The point is that Giles (started by Jeff Schumacher, awesome dev where I used to work who's always fighting to remove the barrier that VS often is) can be used in almost every practical environment and also works well in a build server scenario.
The problem w/ tight integration with VS tooling is that it often breaks having honest Continuous Integration and makes Continuous Deployment almost impossible. Thus Giles, where we worked, was perfect since we needed to keep a solidly clean build server, a lean dev environment (we used VS, but it looked more like TextMate w/ ReSharper abilities than it did Visual Studio...) and of course heavy TDD in the course of a day's work. :)
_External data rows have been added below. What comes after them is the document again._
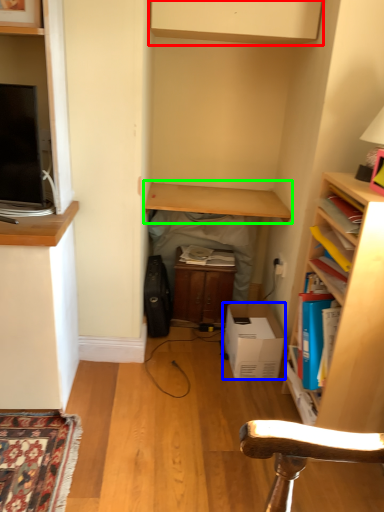
Question: Which object is positioned closest to cabinetry (highlighted by a red box)? Select from cardboard box (highlighted by a blue box) and table (highlighted by a green box).

Choices:
 (A) cardboard box
 (B) table

Answer: (B)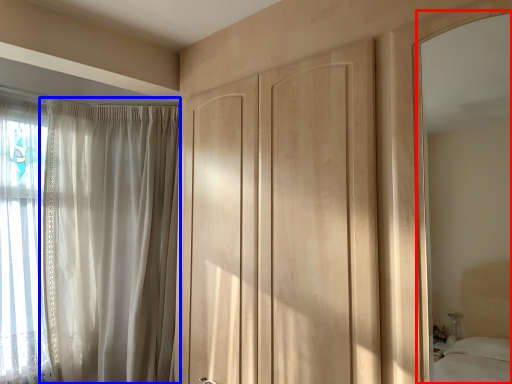
Question: Which of the following is the farthest to the observer, mirror (highlighted by a red box) or curtain (highlighted by a blue box)?

Choices:
 (A) mirror
 (B) curtain

Answer: (B)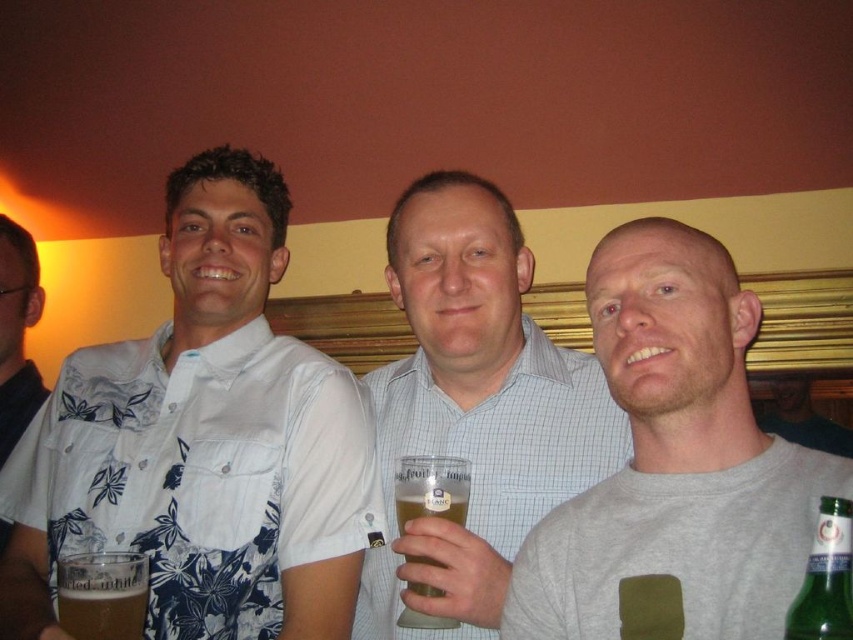
Question: Is white floral shirt at center to the right of translucent glass mug at center from the viewer's perspective?

Choices:
 (A) no
 (B) yes

Answer: (A)

Question: Which point appears farthest from the camera in this image?

Choices:
 (A) (653, 483)
 (B) (4, 422)
 (C) (399, 518)

Answer: (B)

Question: Which point is closer to the camera taking this photo?

Choices:
 (A) (682, 336)
 (B) (831, 566)
 (C) (376, 548)

Answer: (B)

Question: Can you confirm if white floral shirt at left is positioned to the left of translucent glass mug at lower left?

Choices:
 (A) yes
 (B) no

Answer: (A)

Question: Considering the real-world distances, which object is farthest from the translucent glass mug at center?

Choices:
 (A) translucent glass mug at lower left
 (B) gray matte t-shirt at center
 (C) gray matte shirt at center

Answer: (C)

Question: Is gray matte t-shirt at center thinner than checkered fabric shirt at center?

Choices:
 (A) no
 (B) yes

Answer: (B)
Anyway, just wanted to add some context around Giles. I haven't played with ncrunch yet either, I might soon though as I'm actually doing some work with .NET MVC Web API to serve up services to a Node.js App.
-Adron
On Thu, May 24, 2012 at 11:23 AM, Justin Collum
<jco...@gmail.com> wrote:
Hey, have any of you messed with NCrunch? It's a continuous testing tool for VS.
http://www.ncrunch.net/. There's a little video on there that is a nice demo of what it does. Looks frackin awesome really. There's also a tool called Giles, but I wasn't as impressed with that one -- the good part about Giles though is that it's not dependent on the IDE. OTOH, I don't know anyone who builds c# without VS2010, so the value is dubious.